İşin görsel kısmı bir yana, kemik erimesinden, bel fıtığı ve menisküsten şikayetçi kişilerde tedavi amaçlı ağırlık çalışmaları önerilir. Hatta benim ve bu sporda uzman olan kişilerin bildiği gibi, travma/kaza sonrası rehabilitasyon döneminde kullanılan fizik tedavi aletlerinin hemen hepsi aslında body buiding ekipmanlarıdır.
Body building çalışmaları, geniş çerçevede bütün bu amaçları bünyesinde toplayan bir spordur.
Son yıllarda memnuniyetle görülüyor ki, ağırlık egzersizleriyle yapılan çalışmaları fazlasıyla önemseyen başta Mehmet Öz olmak üzere birçok doktor, sağlıklı olmak için yalnızca yürüyüşün yetmediğini ifade ediyorlar.
Bu doktorlar elbette size vücut geliştirmenizi ve kaslarınızı büyütmenizi değil, ağırlık ve direnç egzersizleri ile kemik ve kas sağlığınızı korumanızı ve dolaşımınızı düzenlemeniz için ağırlık kaldırmanızı tavsiye ediyorlar.
Söz konusu ağırlıklar, yıllardır body building sporu ekipmanları olarak bilinen, makinelere bağlı olan ağırlıklar, dumbell’lar ve benzerleridir. Dolayısıyla body building aletlerinin sadece kasları ileri seviyede geliştirmek amaçlı kullanılmadığı açıkça ortadadır.

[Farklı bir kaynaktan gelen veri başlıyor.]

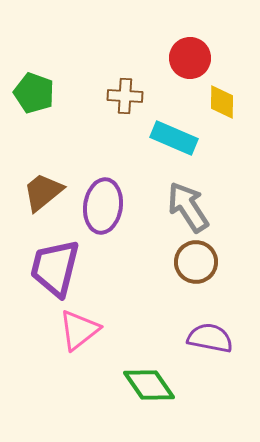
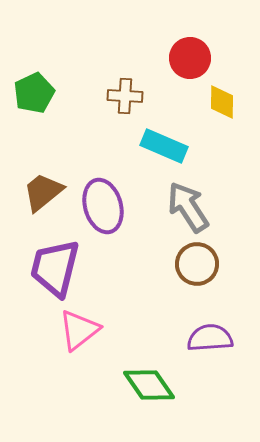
green pentagon: rotated 27 degrees clockwise
cyan rectangle: moved 10 px left, 8 px down
purple ellipse: rotated 24 degrees counterclockwise
brown circle: moved 1 px right, 2 px down
purple semicircle: rotated 15 degrees counterclockwise
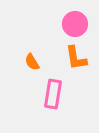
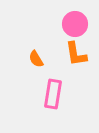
orange L-shape: moved 4 px up
orange semicircle: moved 4 px right, 3 px up
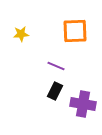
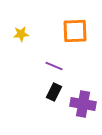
purple line: moved 2 px left
black rectangle: moved 1 px left, 1 px down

Hugh Jackman, erkek üyelerimin çoğunun hedeflediği bir vücuda sahip.
Aletli çalışmalar yapmakta olan kişilerden sadece küçük bir kısmı vücut geliştirmeyi hedefler.
Herhangi bir mimar büyük hantal bir alışveriş merkezi inşa edebilmekteyken, başka bir mimar ise zarif sanat eserileri, katedraller yapabilmektedir. Bu ayrım, mimarın bilgi ve donanımına bağlıdır, yeter ki siz doğru mimarı bulun.

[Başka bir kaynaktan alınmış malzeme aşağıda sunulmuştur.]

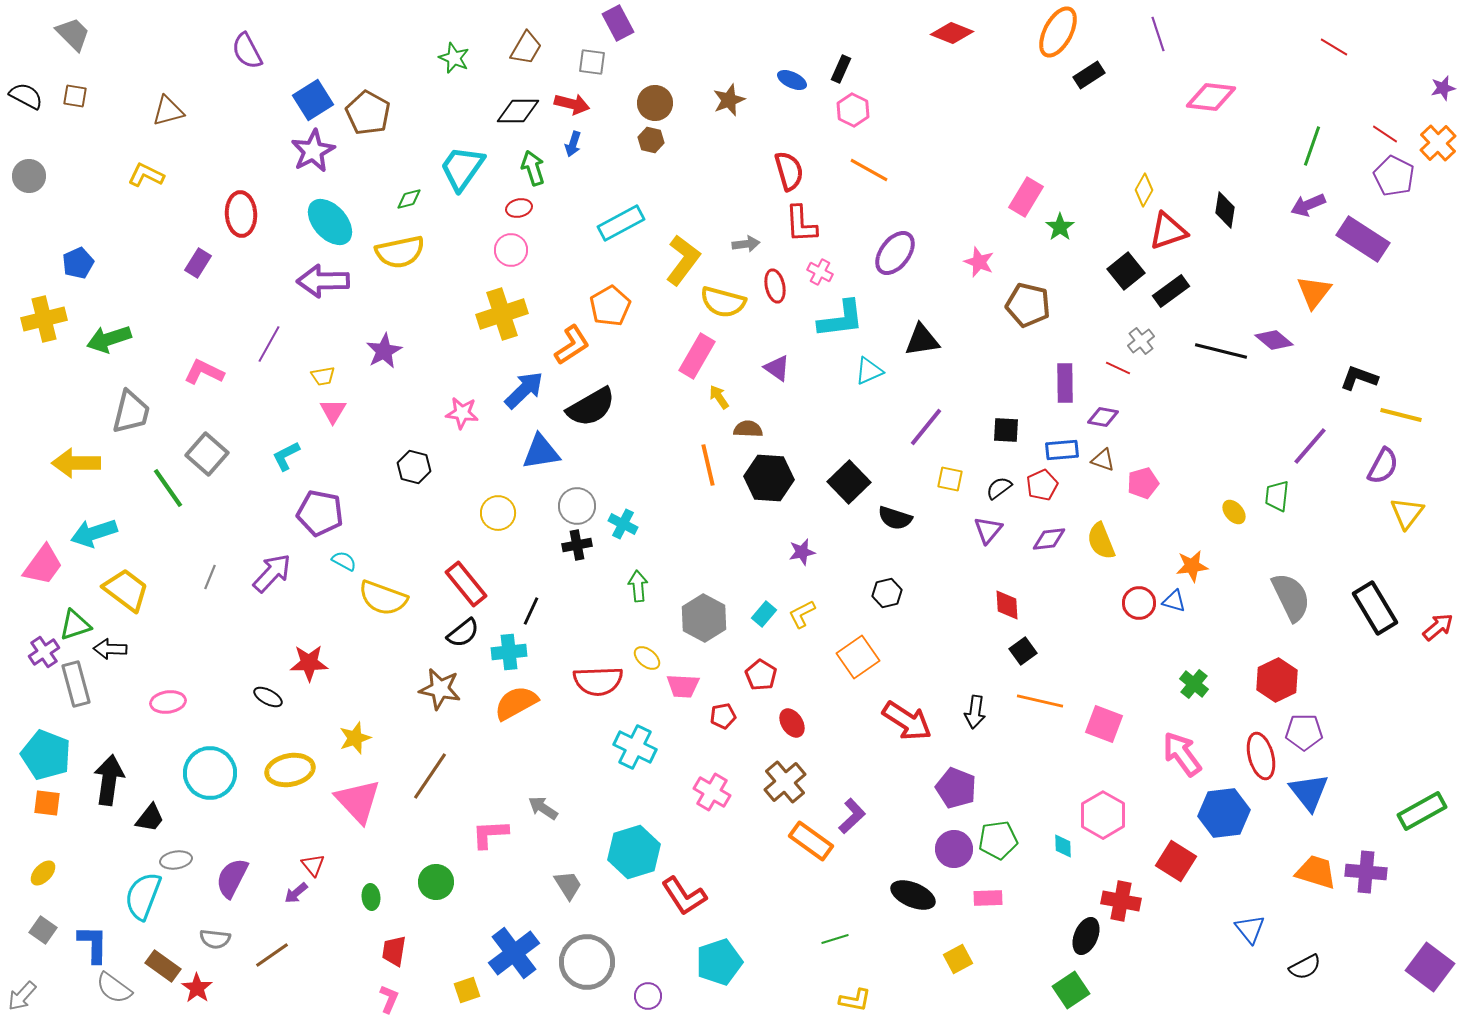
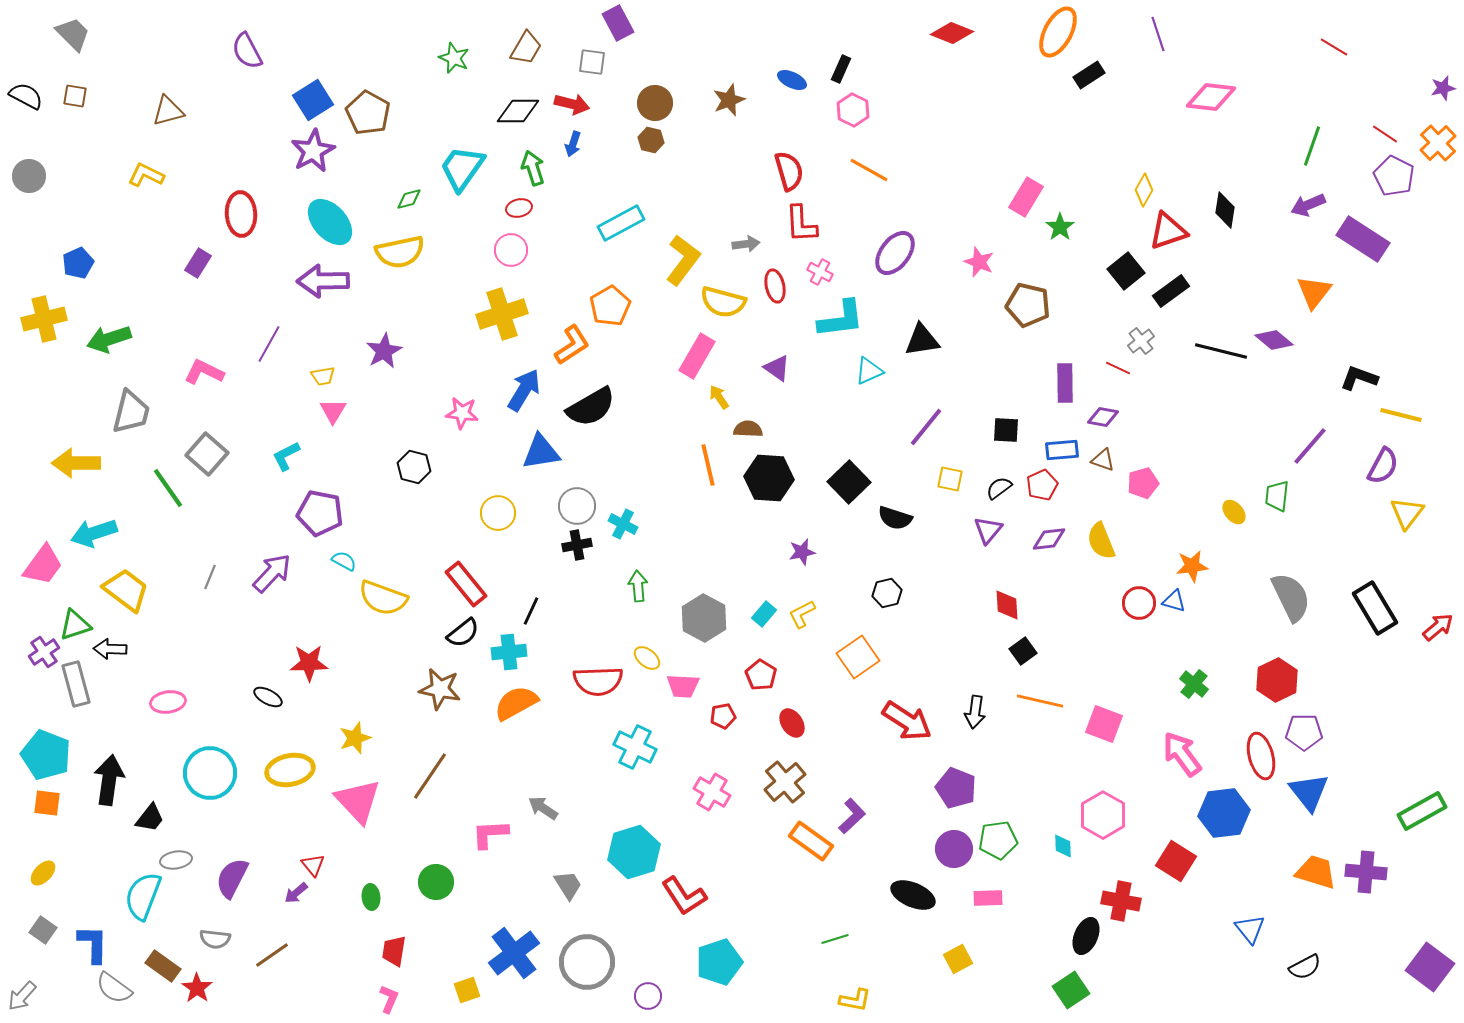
blue arrow at (524, 390): rotated 15 degrees counterclockwise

Body Building-2 “Egzersiz Programları”
Bu bölümde kilo verme, kas sıkılaşması, kas gelişimi, bölgesel form, dayanıklılık ve kuvvet çalışmaları üzerine bilgi vermek istiyorum.
Hangi kasımızı çalıştırıyorsak, kalbimiz oraya kan pompalar
Sizleri tıbbi terimlerle, akademik snobluklarla usandırmadan genel prensiplerden basit bir şekilde söz etmek gerekirse:
Öncelikle bilmemiz gereken:
Egzersiz yaparken hangi adalemizi çalıştırıyorsak çalıştığımız alette yaptığımız her tekrarda, kalbimizin, o adaleye aleti çekerken ya da iterken kan pompaladığıdır.

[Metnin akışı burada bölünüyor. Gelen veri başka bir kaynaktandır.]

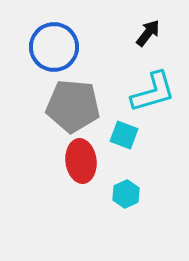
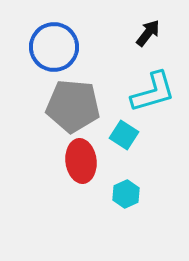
cyan square: rotated 12 degrees clockwise
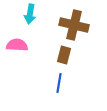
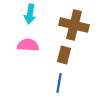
pink semicircle: moved 11 px right
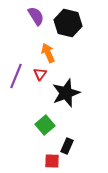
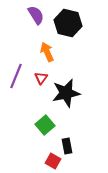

Püf noktası ise, o kanın kaslarımıza ne şekilde pompalanacağını belirlemek, kalp – kan ve adale kombinasyonunu doğru ayarlamaktır.
Kaslarımızı büyütmek veya kasları fazla büyütmeden sıkılaştırmak, dayanıklılık, kuvvet ve devamlılık sağlamak, tamamen bu kanın egzersizle kaslarımıza hangi sıklıkta, hangi hızla ve hangi sistemi uygulayarak pompaladığımızla ilgilidir.
Başka bir deyişle, aynı aletle farklı amaçlarımıza yönelik birçok sistem uygulayabiliriz. Bu sistemlerin bazıları egzersizleri yavaş yavaş, bazıları hızlı, bazıları ise orta hızlı yapmayı gerektirir.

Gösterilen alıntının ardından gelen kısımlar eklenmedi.